- **Records provided**
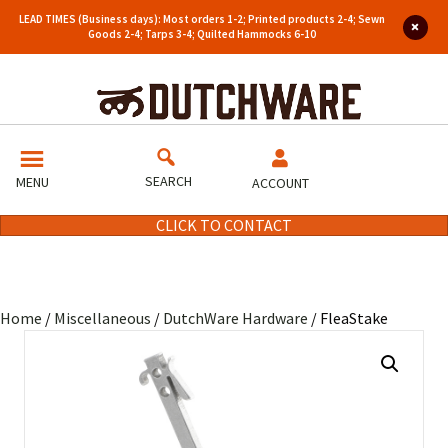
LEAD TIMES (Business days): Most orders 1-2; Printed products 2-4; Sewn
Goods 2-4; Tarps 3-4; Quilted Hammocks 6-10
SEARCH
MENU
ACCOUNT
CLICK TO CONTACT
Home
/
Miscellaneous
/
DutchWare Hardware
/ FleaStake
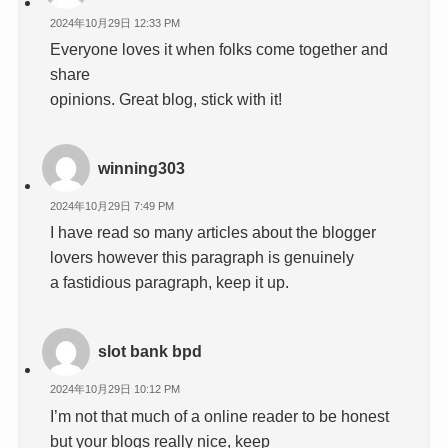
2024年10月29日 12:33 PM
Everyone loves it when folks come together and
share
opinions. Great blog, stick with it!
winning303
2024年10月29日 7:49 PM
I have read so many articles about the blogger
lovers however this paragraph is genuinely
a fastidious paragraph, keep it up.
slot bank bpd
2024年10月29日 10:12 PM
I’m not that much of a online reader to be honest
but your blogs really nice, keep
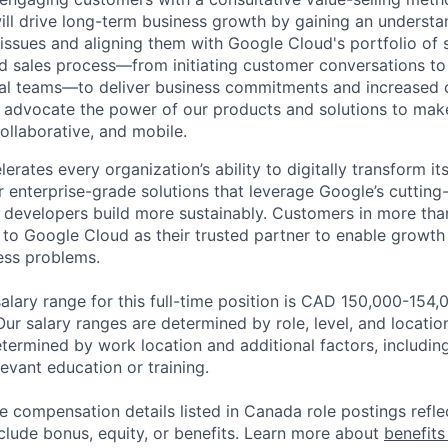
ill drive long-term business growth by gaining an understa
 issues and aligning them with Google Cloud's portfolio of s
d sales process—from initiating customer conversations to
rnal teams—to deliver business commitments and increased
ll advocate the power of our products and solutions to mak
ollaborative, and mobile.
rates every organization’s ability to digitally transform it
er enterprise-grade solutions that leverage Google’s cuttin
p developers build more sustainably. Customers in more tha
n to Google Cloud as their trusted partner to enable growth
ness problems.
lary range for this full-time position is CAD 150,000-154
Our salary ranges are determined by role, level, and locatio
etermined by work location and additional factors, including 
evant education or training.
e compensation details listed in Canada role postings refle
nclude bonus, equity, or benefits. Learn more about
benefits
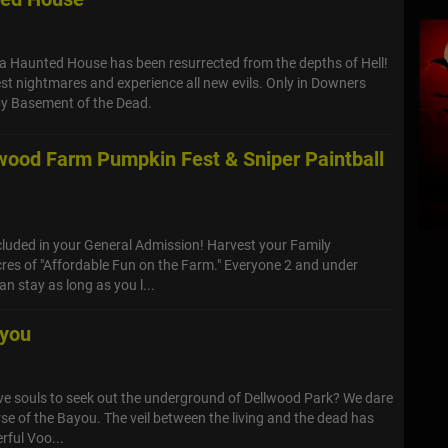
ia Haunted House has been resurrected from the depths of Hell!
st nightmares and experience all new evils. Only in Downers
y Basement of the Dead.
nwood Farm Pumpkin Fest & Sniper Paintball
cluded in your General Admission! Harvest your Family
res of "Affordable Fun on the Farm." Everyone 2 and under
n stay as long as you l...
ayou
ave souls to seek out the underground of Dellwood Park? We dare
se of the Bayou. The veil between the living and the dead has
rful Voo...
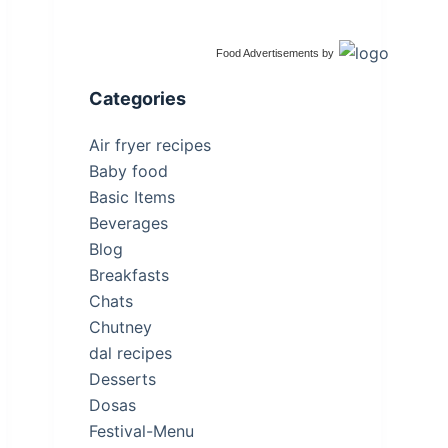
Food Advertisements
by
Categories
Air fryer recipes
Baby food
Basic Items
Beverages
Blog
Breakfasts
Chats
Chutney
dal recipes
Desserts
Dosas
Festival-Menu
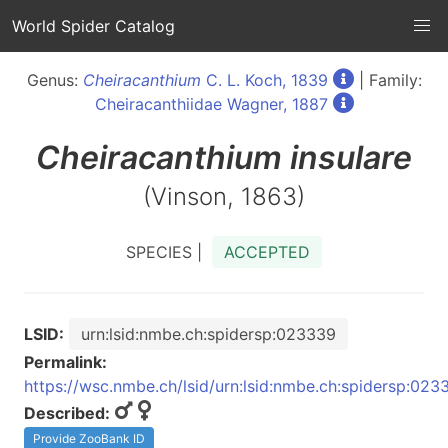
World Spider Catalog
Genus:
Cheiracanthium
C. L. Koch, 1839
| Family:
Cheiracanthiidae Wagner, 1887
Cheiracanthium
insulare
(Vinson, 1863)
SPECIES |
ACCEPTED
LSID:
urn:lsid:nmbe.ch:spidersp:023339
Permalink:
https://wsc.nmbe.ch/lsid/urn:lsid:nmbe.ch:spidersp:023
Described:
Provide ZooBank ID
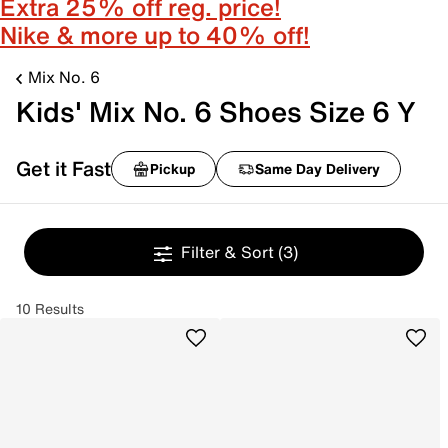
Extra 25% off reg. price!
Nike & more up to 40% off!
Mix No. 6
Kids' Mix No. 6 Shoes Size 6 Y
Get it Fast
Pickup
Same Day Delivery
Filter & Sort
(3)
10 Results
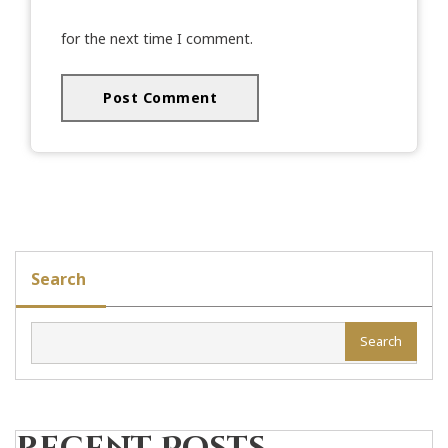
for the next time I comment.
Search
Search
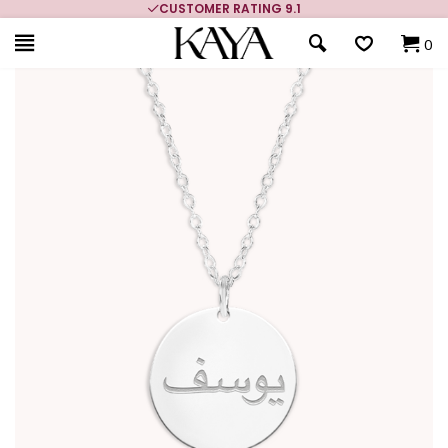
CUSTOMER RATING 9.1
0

- **Task goal**
Read the material above and copy out each line holding "your".

- **Task result**
but your blogs really nice, keep
cluded in your General Admission! Harvest your Family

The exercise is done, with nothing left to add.